BEGIN Extract provided

My outburst go like this: “Do I have to do everything around here.  Is no one going to help me at all.  How much can a person be expected to do on her own?  No answer.  “So I suppose I’m talking to myself again. In that case I may as well say exactly what I like, since no one is listening.  I hate the garden, I hate mowing, I hate cleaningI HATE EVERYONE IN THIS HOUSE“!

And then I feel better, get the hoover out, pull out a few weeds and go and see if The Other would like anything!  Completely bizare and rediculous I know.  But you have to let off steam every so often.  The thing about the mower, is this.  The Other, throughout his illness, has had to let go a lot of things he used to do around the place.  But the one thing he has held onto, the one thing we are not allowed to take away from him, is the mowing.  He feels he can manage it as it is a sit on thing and not too taxing but we do have to wait until he feels well enough to even do that.  Meanwhile the grass gets longer and longer.  Occasionally, he lets the Teen take over, but The Teen broke the mower not so long ago and we have only just paid the enormous bill to fix it, so I daren’t suggest that he does it, though he has offered to do so.

END Extract provided
BEGIN Dataset content

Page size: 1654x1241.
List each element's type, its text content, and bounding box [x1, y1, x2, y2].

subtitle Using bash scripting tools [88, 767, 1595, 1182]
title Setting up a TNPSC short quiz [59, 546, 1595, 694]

END Dataset content

◆ What is expected
Transcribe the passage about household chores and the mower from "And then I feel" to "offered to do so.", keeping every word and mark unchanged. The lines above come from a separate source, unrelated to the passage.

◆ Response below
And then I feel better, get the hoover out, pull out a few weeds and go and see if The Other would like anything!  Completely bizare and rediculous I know.  But you have to let off steam every so often.  The thing about the mower, is this.  The Other, throughout his illness, has had to let go a lot of things he used to do around the place.  But the one thing he has held onto, the one thing we are not allowed to take away from him, is the mowing.  He feels he can manage it as it is a sit on thing and not too taxing but we do have to wait until he feels well enough to even do that.  Meanwhile the grass gets longer and longer.  Occasionally, he lets the Teen take over, but The Teen broke the mower not so long ago and we have only just paid the enormous bill to fix it, so I daren’t suggest that he does it, though he has offered to do so.